TASK STATEMENT. Below are records to be copied exactly; their pictures are to be omitted.

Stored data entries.

»»

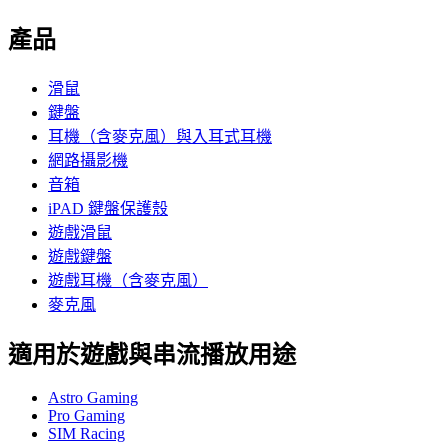
產品
滑鼠
鍵盤
耳機（含麥克風）與入耳式耳機
網路攝影機
音箱
iPAD 鍵盤保護殼
遊戲滑鼠
遊戲鍵盤
遊戲耳機（含麥克風）
麥克風
適用於遊戲與串流播放用途
Astro Gaming
Pro Gaming
SIM Racing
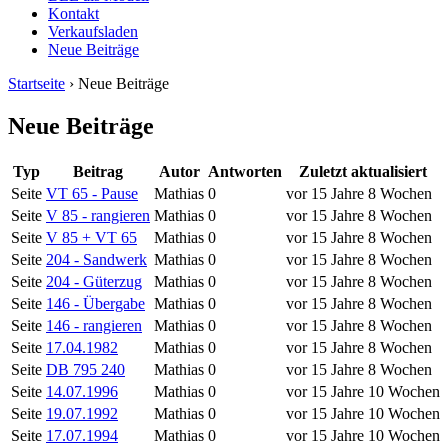
Kontakt
Verkaufsladen
Neue Beiträge
Startseite
› Neue Beiträge
Neue Beiträge
Typ
Beitrag
Autor
Antworten
Zuletzt aktualisiert
Seite
VT 65 - Pause
Mathias
0
vor 15 Jahre 8 Wochen
Seite
V 85 - rangieren
Mathias
0
vor 15 Jahre 8 Wochen
Seite
V 85 + VT 65
Mathias
0
vor 15 Jahre 8 Wochen
Seite
204 - Sandwerk
Mathias
0
vor 15 Jahre 8 Wochen
Seite
204 - Güterzug
Mathias
0
vor 15 Jahre 8 Wochen
Seite
146 - Übergabe
Mathias
0
vor 15 Jahre 8 Wochen
Seite
146 - rangieren
Mathias
0
vor 15 Jahre 8 Wochen
Seite
17.04.1982
Mathias
0
vor 15 Jahre 8 Wochen
Seite
DB 795 240
Mathias
0
vor 15 Jahre 8 Wochen
Seite
14.07.1996
Mathias
0
vor 15 Jahre 10 Wochen
Seite
19.07.1992
Mathias
0
vor 15 Jahre 10 Wochen
Seite
17.07.1994
Mathias
0
vor 15 Jahre 10 Wochen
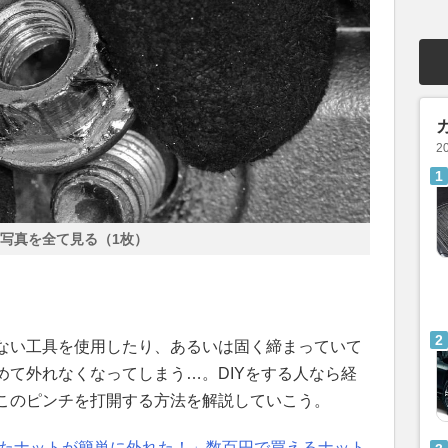
2
写真を全て見る（1枚）
ない工具を使用したり、あるいは固く締まっていて
めて外れなくなってしまう…。DIYをする人なら経
このピンチを打開する方法を解説していこう。
メたナットが簡単に外れた！」数百円で買えるナット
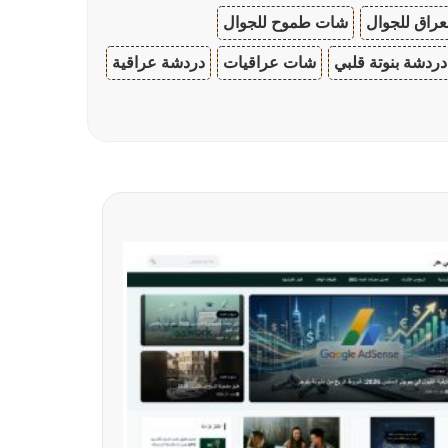
عراق للجوال
شات طموح للجوال
دردشة بنوتة قلبي
شات عراقيات
دردشة عراقية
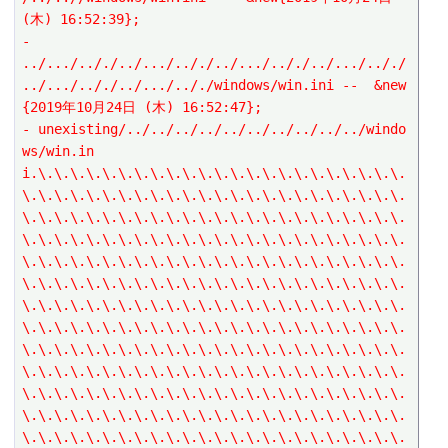
(木) 16:52:39};
- 
../.../.././../.../.././../.../.././../.../.././
../.../.././../.../.././windows/win.ini --  &new
{2019年10月24日 (木) 16:52:47};
- unexisting/../../../../../../../../../../windo
ws/win.in
i.\.\.\.\.\.\.\.\.\.\.\.\.\.\.\.\.\.\.\.\.\.\.\.
\.\.\.\.\.\.\.\.\.\.\.\.\.\.\.\.\.\.\.\.\.\.\.\.
\.\.\.\.\.\.\.\.\.\.\.\.\.\.\.\.\.\.\.\.\.\.\.\.
\.\.\.\.\.\.\.\.\.\.\.\.\.\.\.\.\.\.\.\.\.\.\.\.
\.\.\.\.\.\.\.\.\.\.\.\.\.\.\.\.\.\.\.\.\.\.\.\.
\.\.\.\.\.\.\.\.\.\.\.\.\.\.\.\.\.\.\.\.\.\.\.\.
\.\.\.\.\.\.\.\.\.\.\.\.\.\.\.\.\.\.\.\.\.\.\.\.
\.\.\.\.\.\.\.\.\.\.\.\.\.\.\.\.\.\.\.\.\.\.\.\.
\.\.\.\.\.\.\.\.\.\.\.\.\.\.\.\.\.\.\.\.\.\.\.\.
\.\.\.\.\.\.\.\.\.\.\.\.\.\.\.\.\.\.\.\.\.\.\.\.
\.\.\.\.\.\.\.\.\.\.\.\.\.\.\.\.\.\.\.\.\.\.\.\.
\.\.\.\.\.\.\.\.\.\.\.\.\.\.\.\.\.\.\.\.\.\.\.\.
\.\.\.\.\.\.\.\.\.\.\.\.\.\.\.\.\.\.\.\.\.\.\.\.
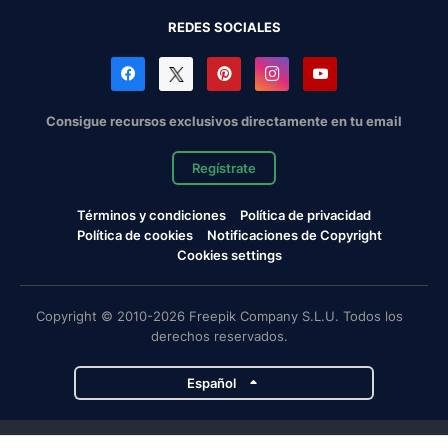
REDES SOCIALES
Consigue recursos exclusivos directamente en tu email
Regístrate
Términos y condiciones
Política de privacidad
Política de cookies
Notificaciones de Copyright
Cookies settings
Copyright © 2010-2026 Freepik Company S.L.U. Todos los
derechos reservados.
Español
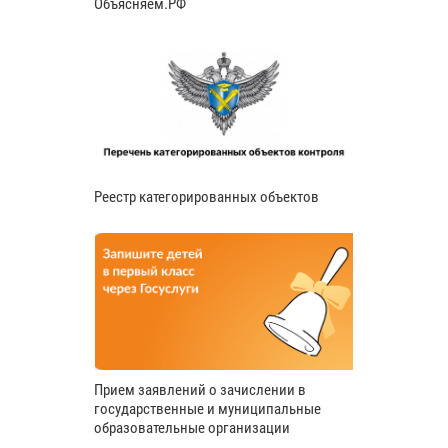
Объясняем.РФ
Реестр категорированных объектов
Прием заявлений о зачислении в
государственные и муниципальные
образовательные организации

««

WRITTEN RESPONSE.
產品
滑鼠
鍵盤
耳機（含麥克風）與入耳式耳機
網路攝影機
音箱
iPAD 鍵盤保護殼
遊戲滑鼠
遊戲鍵盤
遊戲耳機（含麥克風）
麥克風
適用於遊戲與串流播放用途
Astro Gaming
Pro Gaming
SIM Racing
Kontakt
Verkaufsladen
Neue Beiträge
Startseite
› Neue Beiträge
Neue Beiträge
Typ
Beitrag
Autor
Antworten
Zuletzt aktualisiert
Seite
VT 65 - Pause
Mathias
0
vor 15 Jahre 8 Wochen
Seite
V 85 - rangieren
Mathias
0
vor 15 Jahre 8 Wochen
Seite
V 85 + VT 65
Mathias
0
vor 15 Jahre 8 Wochen
Seite
204 - Sandwerk
Mathias
0
vor 15 Jahre 8 Wochen
Seite
204 - Güterzug
Mathias
0
vor 15 Jahre 8 Wochen
Seite
146 - Übergabe
Mathias
0
vor 15 Jahre 8 Wochen
Seite
146 - rangieren
Mathias
0
vor 15 Jahre 8 Wochen
Seite
17.04.1982
Mathias
0
vor 15 Jahre 8 Wochen
Seite
DB 795 240
Mathias
0
vor 15 Jahre 8 Wochen
Seite
14.07.1996
Mathias
0
vor 15 Jahre 10 Wochen
Seite
19.07.1992
Mathias
0
vor 15 Jahre 10 Wochen
Seite
17.07.1994
Mathias
0
vor 15 Jahre 10 Wochen
2
写真を全て見る（1枚）
ない工具を使用したり、あるいは固く締まっていて
めて外れなくなってしまう…。DIYをする人なら経
このピンチを打開する方法を解説していこう。
メたナットが簡単に外れた！」数百円で買えるナット
عراق للجوال
شات طموح للجوال
دردشة بنوتة قلبي
شات عراقيات
دردشة عراقية
(木) 16:52:39};
- 
../.../.././../.../.././../.../.././../.../.././
../.../.././../.../.././windows/win.ini --  &new
{2019年10月24日 (木) 16:52:47};
- unexisting/../../../../../../../../../../windo
ws/win.in
i.\.\.\.\.\.\.\.\.\.\.\.\.\.\.\.\.\.\.\.\.\.\.\.
\.\.\.\.\.\.\.\.\.\.\.\.\.\.\.\.\.\.\.\.\.\.\.\.
\.\.\.\.\.\.\.\.\.\.\.\.\.\.\.\.\.\.\.\.\.\.\.\.
\.\.\.\.\.\.\.\.\.\.\.\.\.\.\.\.\.\.\.\.\.\.\.\.
\.\.\.\.\.\.\.\.\.\.\.\.\.\.\.\.\.\.\.\.\.\.\.\.
\.\.\.\.\.\.\.\.\.\.\.\.\.\.\.\.\.\.\.\.\.\.\.\.
\.\.\.\.\.\.\.\.\.\.\.\.\.\.\.\.\.\.\.\.\.\.\.\.
\.\.\.\.\.\.\.\.\.\.\.\.\.\.\.\.\.\.\.\.\.\.\.\.
\.\.\.\.\.\.\.\.\.\.\.\.\.\.\.\.\.\.\.\.\.\.\.\.
\.\.\.\.\.\.\.\.\.\.\.\.\.\.\.\.\.\.\.\.\.\.\.\.
\.\.\.\.\.\.\.\.\.\.\.\.\.\.\.\.\.\.\.\.\.\.\.\.
\.\.\.\.\.\.\.\.\.\.\.\.\.\.\.\.\.\.\.\.\.\.\.\.
\.\.\.\.\.\.\.\.\.\.\.\.\.\.\.\.\.\.\.\.\.\.\.\.
REDES SOCIALES
Consigue recursos exclusivos directamente en tu email
Regístrate
Términos y condiciones
Política de privacidad
Política de cookies
Notificaciones de Copyright
Cookies settings
Copyright © 2010-2026 Freepik Company S.L.U. Todos los
derechos reservados.
Español
Объясняем.РФ
Реестр категорированных объектов
Прием заявлений о зачислении в
государственные и муниципальные
образовательные организации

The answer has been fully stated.